Not quite so my hunger – I’d got the impression that either Tom Steele’s or its sister pub next door did food, and when this turned out not to be the case had to make do with a couple of pints.  Sure, but isn’t Guinness a meal in itself? And seeing sixty-four pieces on the board was a good excuse for my incompetence at the chess variants we played until the early hours of the morning.

A few, a very few, hours later I was briefly awoken, tucked up in the Rowan’s Tree’s excellent duvet, by a couple of quarrelling geese on the riverbank, not quite so silent or courteous as my room-mates.  I slept again, though, getting up in time for the breakfast included in the hostel rate, simple but copious: coffee, orange juice, cereal and toast, the kind of food you actually want when not befuddled by fancy hotels with their kippers and pomegranate juice.

After breakfast I had a wander round Ennis in the sporadic rain (sporadic rain being pretty standard this far west), discovering that not much had changed in five years except for the closure/relocation of a few estate agents (presumably owing to the resounding  property crash), construction of a pleasant pedestrian bridge (just visible behind the hostel in the last picture but two), closure of an electrical goods shop (see resounding p.c. above), opening of several small businesses with Brazilian, Central European and Afro-Caribbean themes (hurrah – showing where, and thanks to whom, any Irish recovery is likely to come) closure of the big toyshop (a possible decline in sacrament-related conspicuous consumption?) and, inevitably, a feckin’ Starbucks.

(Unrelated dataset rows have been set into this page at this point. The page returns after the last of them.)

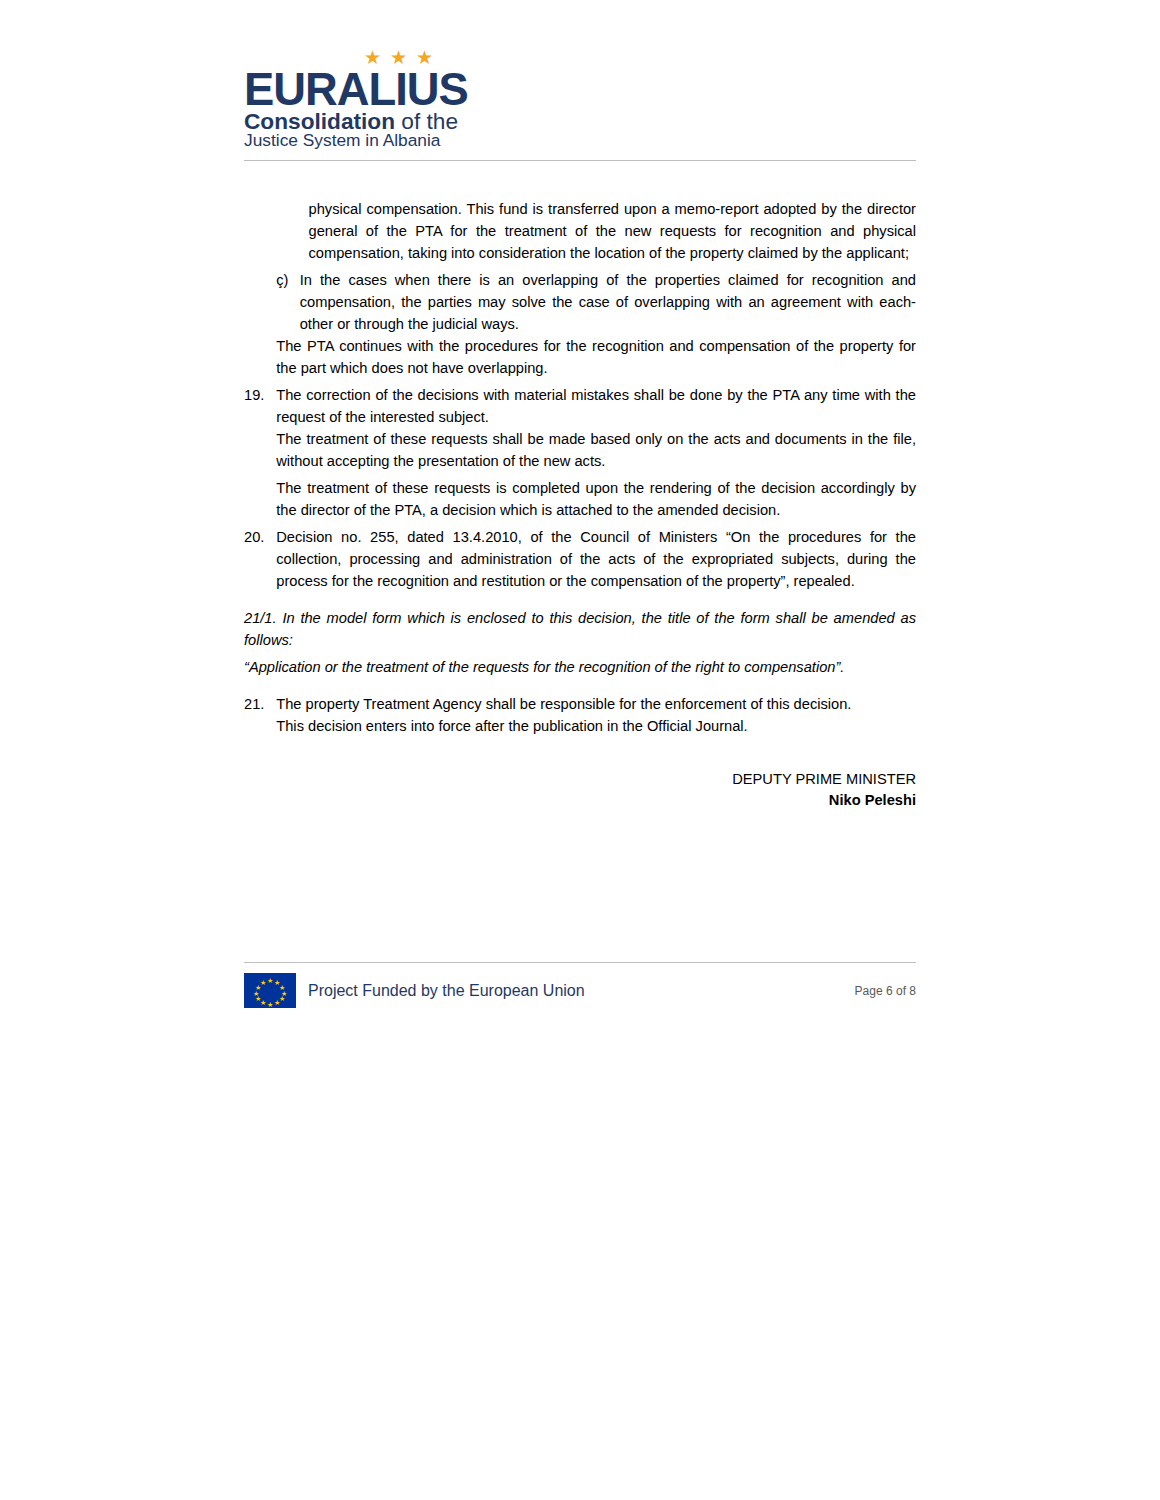★ ★ ★
EURALIUS Consolidation of the Justice System in Albania
physical compensation. This fund is transferred upon a memo-report adopted by the director general of the PTA for the treatment of the new requests for recognition and physical compensation, taking into consideration the location of the property claimed by the applicant;
ç) In the cases when there is an overlapping of the properties claimed for recognition and compensation, the parties may solve the case of overlapping with an agreement with each-other or through the judicial ways.
The PTA continues with the procedures for the recognition and compensation of the property for the part which does not have overlapping.
19. The correction of the decisions with material mistakes shall be done by the PTA any time with the request of the interested subject.
The treatment of these requests shall be made based only on the acts and documents in the file, without accepting the presentation of the new acts.
The treatment of these requests is completed upon the rendering of the decision accordingly by the director of the PTA, a decision which is attached to the amended decision.
20. Decision no. 255, dated 13.4.2010, of the Council of Ministers “On the procedures for the collection, processing and administration of the acts of the expropriated subjects, during the process for the recognition and restitution or the compensation of the property”, repealed.
21/1. In the model form which is enclosed to this decision, the title of the form shall be amended as follows:
“Application or the treatment of the requests for the recognition of the right to compensation”.
21. The property Treatment Agency shall be responsible for the enforcement of this decision.
This decision enters into force after the publication in the Official Journal.
DEPUTY PRIME MINISTER
Niko Peleshi
★ ★ ★ ★ ★ ★ ★ ★ ★ ★ ★ ★ Project Funded by the European Union
Page 6 of 8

Thus updated, I met up with Gawain and Sue (here pictured on the aforementioned p.p. bridge) and we enjoyed a gentle stroll around the farmers’ market (bread, cheese, meat, jam, veg etc.) and browse about the excellent Scéal Eile Books, also new since we left Ennis, and just about exactly what a second-hand bookshop ought to be.

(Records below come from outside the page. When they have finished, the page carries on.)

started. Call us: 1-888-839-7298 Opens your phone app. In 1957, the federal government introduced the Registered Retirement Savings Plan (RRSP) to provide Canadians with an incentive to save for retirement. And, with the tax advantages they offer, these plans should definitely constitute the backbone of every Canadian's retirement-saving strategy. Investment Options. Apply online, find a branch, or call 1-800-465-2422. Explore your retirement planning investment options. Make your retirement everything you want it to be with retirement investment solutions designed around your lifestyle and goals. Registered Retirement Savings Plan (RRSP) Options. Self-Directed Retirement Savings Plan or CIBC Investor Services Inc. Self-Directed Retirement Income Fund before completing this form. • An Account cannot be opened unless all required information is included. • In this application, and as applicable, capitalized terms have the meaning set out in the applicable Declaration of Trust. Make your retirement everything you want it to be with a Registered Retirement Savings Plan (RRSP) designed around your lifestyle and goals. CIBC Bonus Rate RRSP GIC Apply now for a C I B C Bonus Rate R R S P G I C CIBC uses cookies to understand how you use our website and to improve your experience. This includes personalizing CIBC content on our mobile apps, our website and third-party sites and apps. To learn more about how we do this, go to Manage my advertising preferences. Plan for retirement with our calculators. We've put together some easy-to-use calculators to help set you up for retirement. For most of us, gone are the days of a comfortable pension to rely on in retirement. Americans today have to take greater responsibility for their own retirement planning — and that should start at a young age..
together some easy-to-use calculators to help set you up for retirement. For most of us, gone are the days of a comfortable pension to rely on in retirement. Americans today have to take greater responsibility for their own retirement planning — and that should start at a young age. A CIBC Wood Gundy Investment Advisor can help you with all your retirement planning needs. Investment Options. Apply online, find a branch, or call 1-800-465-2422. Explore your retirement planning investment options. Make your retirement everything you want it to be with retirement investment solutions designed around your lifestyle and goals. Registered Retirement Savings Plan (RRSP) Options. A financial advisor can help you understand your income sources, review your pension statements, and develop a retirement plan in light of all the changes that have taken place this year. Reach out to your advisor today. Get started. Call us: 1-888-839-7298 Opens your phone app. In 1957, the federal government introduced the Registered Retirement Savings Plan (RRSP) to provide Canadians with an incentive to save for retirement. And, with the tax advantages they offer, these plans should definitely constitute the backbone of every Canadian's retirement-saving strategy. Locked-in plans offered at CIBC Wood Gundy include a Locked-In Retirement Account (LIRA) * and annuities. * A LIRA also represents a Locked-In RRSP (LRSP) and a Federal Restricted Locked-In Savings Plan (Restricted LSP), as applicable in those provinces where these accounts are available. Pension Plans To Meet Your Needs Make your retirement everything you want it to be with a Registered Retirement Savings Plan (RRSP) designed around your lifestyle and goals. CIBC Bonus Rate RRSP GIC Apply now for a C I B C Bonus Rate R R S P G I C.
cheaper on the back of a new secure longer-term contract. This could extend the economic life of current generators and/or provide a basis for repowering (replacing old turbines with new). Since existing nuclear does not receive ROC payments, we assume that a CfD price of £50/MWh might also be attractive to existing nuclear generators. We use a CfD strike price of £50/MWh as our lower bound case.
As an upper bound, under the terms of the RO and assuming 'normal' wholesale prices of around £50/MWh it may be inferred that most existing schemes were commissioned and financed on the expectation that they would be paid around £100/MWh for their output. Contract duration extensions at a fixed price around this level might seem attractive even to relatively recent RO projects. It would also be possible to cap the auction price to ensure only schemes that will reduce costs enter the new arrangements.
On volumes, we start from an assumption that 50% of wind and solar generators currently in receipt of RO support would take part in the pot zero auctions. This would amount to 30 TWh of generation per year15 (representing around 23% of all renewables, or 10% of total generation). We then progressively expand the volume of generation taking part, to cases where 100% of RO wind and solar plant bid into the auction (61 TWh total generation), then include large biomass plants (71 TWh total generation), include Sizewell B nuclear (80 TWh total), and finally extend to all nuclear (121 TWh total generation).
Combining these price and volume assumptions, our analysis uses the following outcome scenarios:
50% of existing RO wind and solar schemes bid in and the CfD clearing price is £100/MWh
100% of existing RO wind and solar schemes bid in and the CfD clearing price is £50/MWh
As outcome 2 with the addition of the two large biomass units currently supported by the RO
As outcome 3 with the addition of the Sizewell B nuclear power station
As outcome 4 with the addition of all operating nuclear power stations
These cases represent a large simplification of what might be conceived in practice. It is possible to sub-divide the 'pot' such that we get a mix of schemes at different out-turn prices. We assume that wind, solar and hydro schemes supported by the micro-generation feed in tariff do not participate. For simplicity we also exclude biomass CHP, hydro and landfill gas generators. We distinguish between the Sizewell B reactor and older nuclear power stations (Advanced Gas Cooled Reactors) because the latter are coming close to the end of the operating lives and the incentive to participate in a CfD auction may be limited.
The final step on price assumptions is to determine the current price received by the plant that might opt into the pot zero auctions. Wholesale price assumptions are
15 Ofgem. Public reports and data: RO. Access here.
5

Alas, the time passed with its customary alacrity, and by lunchtime I was back on the bus to Galway, leaving G & S to triumph in the Ennis Open tournament over the coming weekend.  I finished the Singer, duly convinced that we ought to act ethically, though not necessarily for the reasons he gives, and moved onto lighter fare in the form of Rupert Christiansen’s admirable Complete Book of Aunts, certainly a Dahlia rather than an Agatha among books*.  At Galway I deviated, as the chess players (quite innocently) put it, and instead of going up to Sligo took a cross-country bus that runs from Galway to Belfast on Fridays and Sundays only, presumably for the benefit of students.  This was fairly crowded but pleasant enough, though the route, through Roscommon and Longford, showed Ireland rather at its most dismal, with boarded-up houses sprouting gardens of dock, sprawling suburbs of retail warehouses, a sad machinery auction and a half-shorn sheep in a front garden.   Longford, incredibly, has a hairdressing salon called The Hair Trapp, which I’m sure is delightful, stylish and professional, but does seem to illustrate the fact, as yet undiscovered by Apprentice candidates, than not every pun is a good idea.

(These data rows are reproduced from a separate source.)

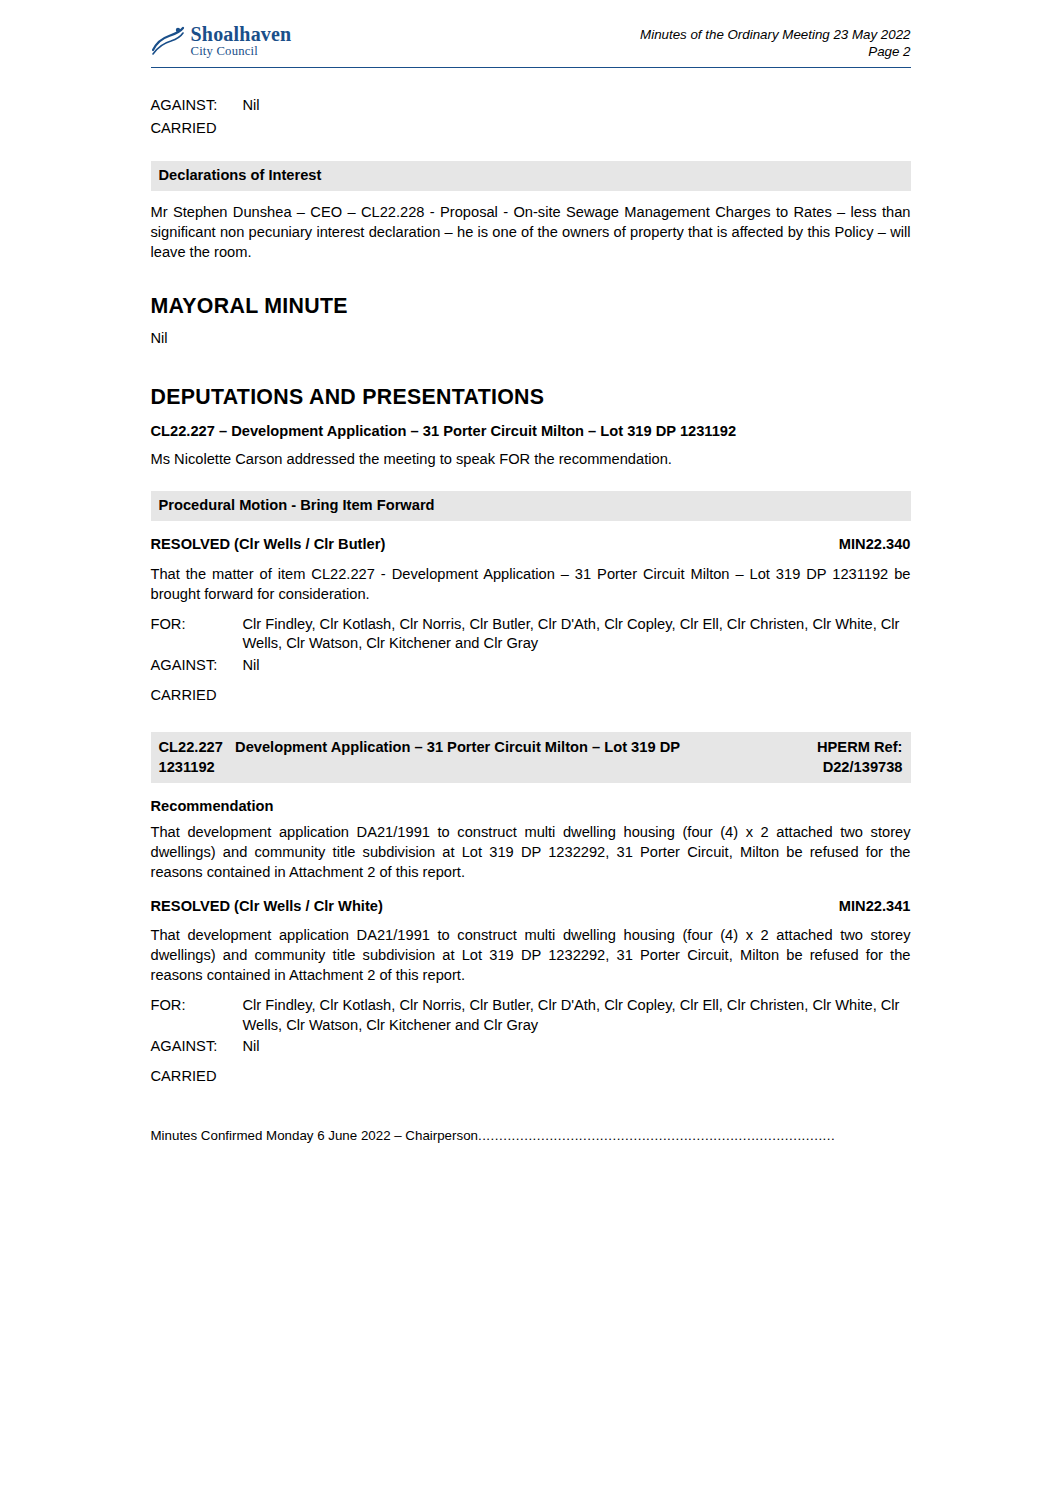Shoalhaven
City Council
Minutes of the Ordinary Meeting 23 May 2022
Page 2
AGAINST: Nil
CARRIED
Declarations of Interest
Mr Stephen Dunshea – CEO – CL22.228 - Proposal - On-site Sewage Management Charges to Rates – less than significant non pecuniary interest declaration – he is one of the owners of property that is affected by this Policy – will leave the room.
MAYORAL MINUTE
Nil
DEPUTATIONS AND PRESENTATIONS
CL22.227 – Development Application – 31 Porter Circuit Milton – Lot 319 DP 1231192
Ms Nicolette Carson addressed the meeting to speak FOR the recommendation.
Procedural Motion - Bring Item Forward
RESOLVED (Clr Wells / Clr Butler)
MIN22.340
That the matter of item CL22.227 - Development Application – 31 Porter Circuit Milton – Lot 319 DP 1231192 be brought forward for consideration.
FOR:
Clr Findley, Clr Kotlash, Clr Norris, Clr Butler, Clr D'Ath, Clr Copley, Clr Ell, Clr Christen, Clr White, Clr Wells, Clr Watson, Clr Kitchener and Clr Gray
AGAINST:
Nil
CARRIED
| CL22.227 Development Application – 31 Porter Circuit Milton – Lot 319 DP 1231192 | HPERM Ref: D22/139738 |
Recommendation
That development application DA21/1991 to construct multi dwelling housing (four (4) x 2 attached two storey dwellings) and community title subdivision at Lot 319 DP 1232292, 31 Porter Circuit, Milton be refused for the reasons contained in Attachment 2 of this report.
RESOLVED (Clr Wells / Clr White)
MIN22.341
That development application DA21/1991 to construct multi dwelling housing (four (4) x 2 attached two storey dwellings) and community title subdivision at Lot 319 DP 1232292, 31 Porter Circuit, Milton be refused for the reasons contained in Attachment 2 of this report.
FOR:
Clr Findley, Clr Kotlash, Clr Norris, Clr Butler, Clr D'Ath, Clr Copley, Clr Ell, Clr Christen, Clr White, Clr Wells, Clr Watson, Clr Kitchener and Clr Gray
AGAINST:
Nil
CARRIED
Minutes Confirmed Monday 6 June 2022 – Chairperson.....................................................................................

Deposited in the familiar surroundings of Cavan bus station, the last leg of the journey was on the Dublin-Donegal route, bringing me into Enniskillen in time for a glass of wine and plate of noodles with M at the Linen Hall.  Where would we inpecunious travellers be without Wetherspoons?  So,

The Moral of the Tale: Even in countries with pretty useless public transport systems like Ireland, even in the rural, underpopulated areas of those countries, even with little time at your disposal, it’s still possible to travel considerable distances reliably, cheaply (€42 euro return, and it would have been less if I’d not been coming back on a Friday) and enjoyably by bus.  Viva Bus Eireann!

 

*Oh dear, don’t you?  Wodehouse, Jeeves, Bertie’s aged relatives – what a treat you have in store.